Dans sa « Note sur la notice gromatique Prouincia Lucania conservée dans le ms de Reims 132 », l’A. analyse avec acuité et érudition les six lignes et dix figures gromatiques légendées (marqueurs de limites) de ce folio des VIe-VIIe s., mais aussi les gloses médiévales, suggère des filiations entre ms et propose des décryptages lexicaux convaincants.
« Un texte tardif du corpus gromatique latin : l’Expositio limitum uel terminorum » est identifié comme l’oeuvre d’un érudit de double culture grecque et latine, classique et technique, largement inspiré des gromatiques Faustus et Valerius, Latinus et Siculus Flaccus. J.-Y. G. y décèle deux terminus post quem de la fin du Ve s. ; la traduction proposée pour plusieurs termes barbares (samartia, cihiamellus, Asion…) est ici parfois difficile.
« Limes maritimus, limes montanus, limes Gallicus » : en dépit du témoignage largement concordant des textes gromatiques classiques et tardifs, l’A. ne croit pas que ces limites aient pu se croiser sur les mêmes territoires : les premiers ne se trouveraient que sur le littoral, les seconds dans les régions montagneuses ; mais l’hypothèse repose sur la leçon d’un seul ms et sur une lecture discutable des textes.

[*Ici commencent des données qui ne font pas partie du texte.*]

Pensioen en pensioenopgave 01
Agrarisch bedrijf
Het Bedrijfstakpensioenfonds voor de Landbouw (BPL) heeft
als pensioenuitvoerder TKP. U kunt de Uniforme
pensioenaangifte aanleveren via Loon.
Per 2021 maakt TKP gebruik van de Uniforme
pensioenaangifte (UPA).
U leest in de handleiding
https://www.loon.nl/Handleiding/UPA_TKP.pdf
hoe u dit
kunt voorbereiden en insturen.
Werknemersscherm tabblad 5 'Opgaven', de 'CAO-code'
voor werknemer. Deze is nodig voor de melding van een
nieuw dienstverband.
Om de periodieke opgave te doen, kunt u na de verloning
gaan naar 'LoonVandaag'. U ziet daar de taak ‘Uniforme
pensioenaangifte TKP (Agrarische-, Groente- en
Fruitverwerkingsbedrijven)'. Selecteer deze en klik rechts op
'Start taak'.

Enfin, étudiant « Les subseciua dans les textes gromatiques : sens du terme et références politiques et idéologiques », l’A. observe l’apparition du mot ‘subsécive’ dans la langue littéraire imagée, commente les quatre textes gromatiques qui évoquent son étymologie, et met en évidence l’évolution dans le temps des commentaires sur la politique agraire des empereurs flaviens.